Household Cavalry mark start of the ceremonial season in Hyde Park
More than 165 soldiers and horses are taking part in the event.
The British Army’s Household Cavalry has marked the start of the ceremonial season as they were put through their paces in London’s Hyde Park.
Famed for its glittering breastplates and plumed helmets, the military unit paraded in front of Major General Ben Bathurst – the general officer commanding the household division – to prove their readiness for another summer of pageantry.
With more than 165 soldiers and horses taking part in the event on Thursday, they were joined by two French and two Danish counterparts from their equivalent mounted regiments.
Staff corporal Carl Lacey said the annual inspection is “immensely important”, adding that it is crucial to refresh the drills and process in the minds of the horses and soldiers.

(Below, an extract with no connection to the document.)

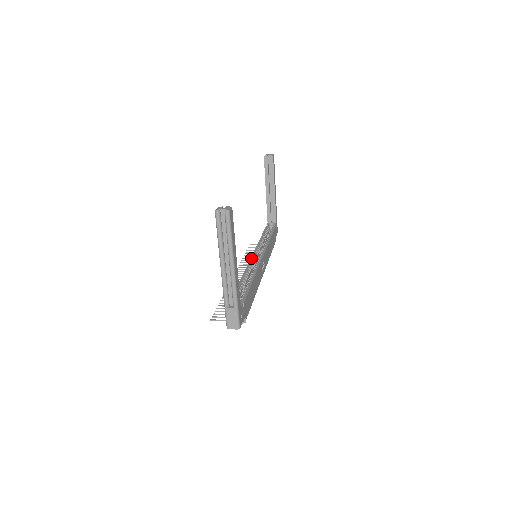
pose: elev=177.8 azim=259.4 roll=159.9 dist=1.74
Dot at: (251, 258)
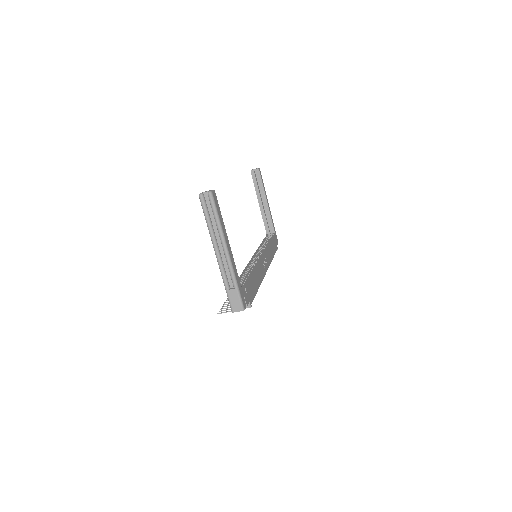
Dot at: (251, 258)
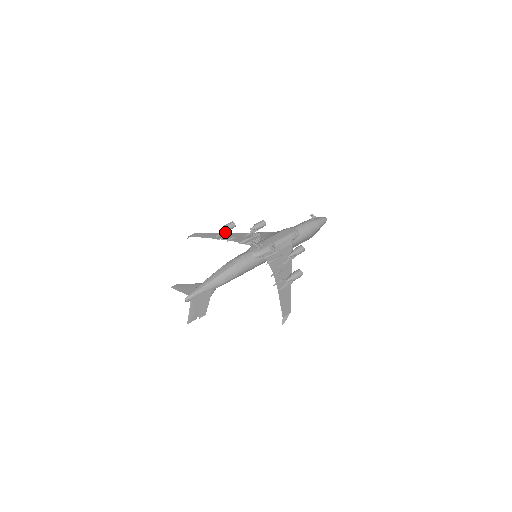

“This is the precursor to the regiment going on parade in front of Her Majesty,” he said.
“The major general comes and gives us a tick in the box that he is happy with our turn out, the way that the horses look and are behaving.”
He said the inspection is as close to the format seen on the Queen’s birthday parade as possible, with the soldiers and horses replicating moves that will be performed.
With hundreds of hours of preparation leading up to the inspection, the mass of glinting metal and immaculately presented equines trotted across the grass in a display of military precision.
Based in Hyde Park, Knightsbridge, the mounted regiment of the Household Cavalry provides ceremonial troops for all state occasions including the opening of Parliament.
The cleaning and maintenance of the uniform and horses kit can take up to 10 hours – four hours for what the soldier or officer would wear, and five hours for the items worn by the horse.
Up to three kilograms of beeswax is used on the jackboots worn by the soldiers and can take seven hours per boot to polish up to their patent shine.